**BRIEF**
Below is a listing; repeat exactly the lines from the one containing "nose: (185, 124)" to the one containing "left hip: (160, 324)", both included.

[INPUT Boundary: Start]

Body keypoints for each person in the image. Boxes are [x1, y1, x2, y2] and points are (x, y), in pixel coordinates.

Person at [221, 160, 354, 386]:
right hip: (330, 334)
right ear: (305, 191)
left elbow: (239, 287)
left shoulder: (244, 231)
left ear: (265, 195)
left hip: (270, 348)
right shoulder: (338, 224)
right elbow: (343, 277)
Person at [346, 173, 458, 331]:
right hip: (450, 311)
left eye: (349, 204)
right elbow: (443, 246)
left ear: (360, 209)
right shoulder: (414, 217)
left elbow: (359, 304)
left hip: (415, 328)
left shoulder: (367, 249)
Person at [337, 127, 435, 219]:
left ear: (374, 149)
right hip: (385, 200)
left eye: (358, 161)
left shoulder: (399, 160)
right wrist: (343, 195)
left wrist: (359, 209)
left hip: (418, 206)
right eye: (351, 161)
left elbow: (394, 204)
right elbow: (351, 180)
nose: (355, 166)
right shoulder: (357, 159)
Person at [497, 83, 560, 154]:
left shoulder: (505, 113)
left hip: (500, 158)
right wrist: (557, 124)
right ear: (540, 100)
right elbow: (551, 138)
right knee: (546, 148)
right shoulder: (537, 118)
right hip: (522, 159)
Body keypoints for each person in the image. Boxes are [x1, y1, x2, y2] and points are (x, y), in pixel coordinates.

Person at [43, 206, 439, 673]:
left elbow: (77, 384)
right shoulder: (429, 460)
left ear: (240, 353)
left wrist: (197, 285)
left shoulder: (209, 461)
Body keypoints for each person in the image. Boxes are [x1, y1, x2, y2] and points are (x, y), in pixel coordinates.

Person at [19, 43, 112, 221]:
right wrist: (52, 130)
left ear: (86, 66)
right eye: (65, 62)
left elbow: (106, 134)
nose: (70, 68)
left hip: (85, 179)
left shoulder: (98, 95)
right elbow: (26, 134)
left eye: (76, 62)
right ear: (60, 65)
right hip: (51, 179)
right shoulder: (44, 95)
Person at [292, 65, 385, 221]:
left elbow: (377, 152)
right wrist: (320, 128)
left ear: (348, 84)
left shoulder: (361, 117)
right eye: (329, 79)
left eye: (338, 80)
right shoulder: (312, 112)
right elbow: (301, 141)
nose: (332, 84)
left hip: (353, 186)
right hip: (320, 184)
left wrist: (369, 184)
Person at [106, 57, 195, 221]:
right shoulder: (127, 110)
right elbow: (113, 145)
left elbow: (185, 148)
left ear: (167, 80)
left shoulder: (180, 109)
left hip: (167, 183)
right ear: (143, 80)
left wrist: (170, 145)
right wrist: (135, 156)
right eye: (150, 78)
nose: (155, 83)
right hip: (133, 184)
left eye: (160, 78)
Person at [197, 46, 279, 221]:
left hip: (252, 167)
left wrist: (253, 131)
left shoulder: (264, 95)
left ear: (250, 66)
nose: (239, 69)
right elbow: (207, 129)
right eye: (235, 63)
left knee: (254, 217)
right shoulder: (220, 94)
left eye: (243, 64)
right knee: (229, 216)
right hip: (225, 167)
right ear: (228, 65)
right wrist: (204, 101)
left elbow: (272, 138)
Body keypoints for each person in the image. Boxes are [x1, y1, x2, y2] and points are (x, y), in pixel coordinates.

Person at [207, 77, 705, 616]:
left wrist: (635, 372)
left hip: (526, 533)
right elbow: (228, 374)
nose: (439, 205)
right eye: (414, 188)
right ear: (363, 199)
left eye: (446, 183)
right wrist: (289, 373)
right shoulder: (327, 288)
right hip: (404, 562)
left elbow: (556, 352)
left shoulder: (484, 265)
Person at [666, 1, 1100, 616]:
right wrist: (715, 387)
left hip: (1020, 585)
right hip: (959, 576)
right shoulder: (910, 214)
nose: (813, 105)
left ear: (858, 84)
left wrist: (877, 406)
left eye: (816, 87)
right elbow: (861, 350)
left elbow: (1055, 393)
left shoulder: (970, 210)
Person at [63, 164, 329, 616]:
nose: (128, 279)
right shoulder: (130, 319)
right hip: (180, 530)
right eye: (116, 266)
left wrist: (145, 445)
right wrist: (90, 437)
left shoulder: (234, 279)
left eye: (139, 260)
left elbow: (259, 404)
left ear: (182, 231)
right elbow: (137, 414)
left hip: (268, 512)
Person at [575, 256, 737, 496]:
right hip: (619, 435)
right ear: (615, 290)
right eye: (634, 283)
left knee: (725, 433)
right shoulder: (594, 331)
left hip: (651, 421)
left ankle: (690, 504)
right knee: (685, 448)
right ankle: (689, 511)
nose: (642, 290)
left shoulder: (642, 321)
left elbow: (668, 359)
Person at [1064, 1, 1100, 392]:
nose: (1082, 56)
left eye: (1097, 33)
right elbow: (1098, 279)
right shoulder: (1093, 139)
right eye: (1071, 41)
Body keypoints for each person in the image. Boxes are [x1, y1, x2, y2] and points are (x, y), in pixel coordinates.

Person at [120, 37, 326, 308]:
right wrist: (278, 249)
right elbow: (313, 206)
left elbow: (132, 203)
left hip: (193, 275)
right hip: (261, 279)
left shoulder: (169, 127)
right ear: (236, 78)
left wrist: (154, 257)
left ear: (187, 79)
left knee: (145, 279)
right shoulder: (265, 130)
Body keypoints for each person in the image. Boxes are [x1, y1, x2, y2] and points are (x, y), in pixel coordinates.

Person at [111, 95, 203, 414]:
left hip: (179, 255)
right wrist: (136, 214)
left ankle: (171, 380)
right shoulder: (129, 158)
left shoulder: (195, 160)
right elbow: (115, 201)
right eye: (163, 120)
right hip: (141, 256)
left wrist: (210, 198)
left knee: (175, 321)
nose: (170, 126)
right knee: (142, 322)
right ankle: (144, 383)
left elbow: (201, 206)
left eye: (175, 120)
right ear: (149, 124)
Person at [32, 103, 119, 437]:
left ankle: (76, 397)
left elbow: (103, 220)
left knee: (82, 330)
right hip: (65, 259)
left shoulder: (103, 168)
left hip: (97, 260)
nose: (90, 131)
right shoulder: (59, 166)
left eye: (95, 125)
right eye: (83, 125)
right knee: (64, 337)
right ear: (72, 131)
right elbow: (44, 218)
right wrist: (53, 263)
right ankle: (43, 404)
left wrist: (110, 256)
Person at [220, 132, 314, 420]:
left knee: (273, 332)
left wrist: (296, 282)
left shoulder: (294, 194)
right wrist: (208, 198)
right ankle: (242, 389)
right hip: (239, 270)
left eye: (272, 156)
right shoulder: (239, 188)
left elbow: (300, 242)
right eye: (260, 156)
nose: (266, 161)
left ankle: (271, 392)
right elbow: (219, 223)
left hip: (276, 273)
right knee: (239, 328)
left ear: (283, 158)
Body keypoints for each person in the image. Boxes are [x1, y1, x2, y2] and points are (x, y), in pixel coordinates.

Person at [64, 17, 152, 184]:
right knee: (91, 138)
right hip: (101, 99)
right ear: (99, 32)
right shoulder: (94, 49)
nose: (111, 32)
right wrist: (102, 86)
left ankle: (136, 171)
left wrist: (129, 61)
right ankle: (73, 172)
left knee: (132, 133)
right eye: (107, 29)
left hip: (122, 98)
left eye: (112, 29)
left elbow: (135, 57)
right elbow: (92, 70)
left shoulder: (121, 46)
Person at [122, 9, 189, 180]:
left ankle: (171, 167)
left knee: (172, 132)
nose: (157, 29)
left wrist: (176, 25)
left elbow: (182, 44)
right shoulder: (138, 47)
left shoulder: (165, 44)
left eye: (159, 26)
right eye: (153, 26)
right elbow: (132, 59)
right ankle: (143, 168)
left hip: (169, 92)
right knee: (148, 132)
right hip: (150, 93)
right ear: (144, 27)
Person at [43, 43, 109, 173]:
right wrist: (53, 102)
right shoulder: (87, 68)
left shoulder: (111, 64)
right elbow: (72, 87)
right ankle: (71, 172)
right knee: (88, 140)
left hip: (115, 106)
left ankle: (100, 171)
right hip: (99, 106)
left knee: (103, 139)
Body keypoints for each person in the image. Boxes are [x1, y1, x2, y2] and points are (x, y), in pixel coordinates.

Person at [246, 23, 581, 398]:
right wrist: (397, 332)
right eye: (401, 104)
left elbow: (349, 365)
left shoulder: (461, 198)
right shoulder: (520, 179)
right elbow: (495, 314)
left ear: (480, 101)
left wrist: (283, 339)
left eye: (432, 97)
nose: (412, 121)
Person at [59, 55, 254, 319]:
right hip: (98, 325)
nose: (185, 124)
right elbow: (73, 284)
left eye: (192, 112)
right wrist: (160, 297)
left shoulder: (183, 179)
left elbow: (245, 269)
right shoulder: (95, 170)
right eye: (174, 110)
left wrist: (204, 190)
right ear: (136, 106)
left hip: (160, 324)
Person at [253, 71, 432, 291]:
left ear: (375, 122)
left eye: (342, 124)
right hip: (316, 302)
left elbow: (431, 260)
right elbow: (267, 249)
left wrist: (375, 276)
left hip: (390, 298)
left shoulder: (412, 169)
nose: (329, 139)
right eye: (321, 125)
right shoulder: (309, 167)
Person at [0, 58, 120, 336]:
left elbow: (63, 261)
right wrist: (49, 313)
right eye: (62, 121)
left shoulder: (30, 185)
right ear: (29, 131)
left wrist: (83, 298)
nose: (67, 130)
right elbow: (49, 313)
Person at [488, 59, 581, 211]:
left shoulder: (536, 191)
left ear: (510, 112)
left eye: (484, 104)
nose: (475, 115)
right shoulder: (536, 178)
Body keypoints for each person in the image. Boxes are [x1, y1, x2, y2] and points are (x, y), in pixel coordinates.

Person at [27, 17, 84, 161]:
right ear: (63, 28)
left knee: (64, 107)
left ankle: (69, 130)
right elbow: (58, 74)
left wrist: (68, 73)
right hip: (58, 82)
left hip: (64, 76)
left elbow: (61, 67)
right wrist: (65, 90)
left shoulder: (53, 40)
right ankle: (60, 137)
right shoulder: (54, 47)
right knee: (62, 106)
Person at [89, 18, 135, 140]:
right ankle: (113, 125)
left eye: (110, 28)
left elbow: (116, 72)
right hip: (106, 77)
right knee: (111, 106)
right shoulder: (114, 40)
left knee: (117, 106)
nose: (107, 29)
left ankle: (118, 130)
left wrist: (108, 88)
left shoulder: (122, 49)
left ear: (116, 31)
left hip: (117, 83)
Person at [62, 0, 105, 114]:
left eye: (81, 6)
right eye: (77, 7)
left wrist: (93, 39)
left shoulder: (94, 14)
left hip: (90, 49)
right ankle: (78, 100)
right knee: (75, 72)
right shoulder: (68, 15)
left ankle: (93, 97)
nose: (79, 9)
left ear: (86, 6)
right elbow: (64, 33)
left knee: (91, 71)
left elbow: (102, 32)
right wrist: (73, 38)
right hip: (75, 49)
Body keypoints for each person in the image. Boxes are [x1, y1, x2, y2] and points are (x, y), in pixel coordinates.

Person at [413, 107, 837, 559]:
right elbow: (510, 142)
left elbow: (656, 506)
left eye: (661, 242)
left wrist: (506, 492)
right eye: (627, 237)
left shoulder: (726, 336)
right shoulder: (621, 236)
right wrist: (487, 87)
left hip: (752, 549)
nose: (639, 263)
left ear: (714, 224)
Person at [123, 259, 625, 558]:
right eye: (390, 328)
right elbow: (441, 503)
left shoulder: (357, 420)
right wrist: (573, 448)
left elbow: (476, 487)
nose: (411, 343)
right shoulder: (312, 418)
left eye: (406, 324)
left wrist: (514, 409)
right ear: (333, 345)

[INPUT Boundary: End]

**ANSWER TO THE EXERCISE**
nose: (185, 124)
right elbow: (73, 284)
left eye: (192, 112)
right wrist: (160, 297)
left shoulder: (183, 179)
left elbow: (245, 269)
right shoulder: (95, 170)
right eye: (174, 110)
left wrist: (204, 190)
right ear: (136, 106)
left hip: (160, 324)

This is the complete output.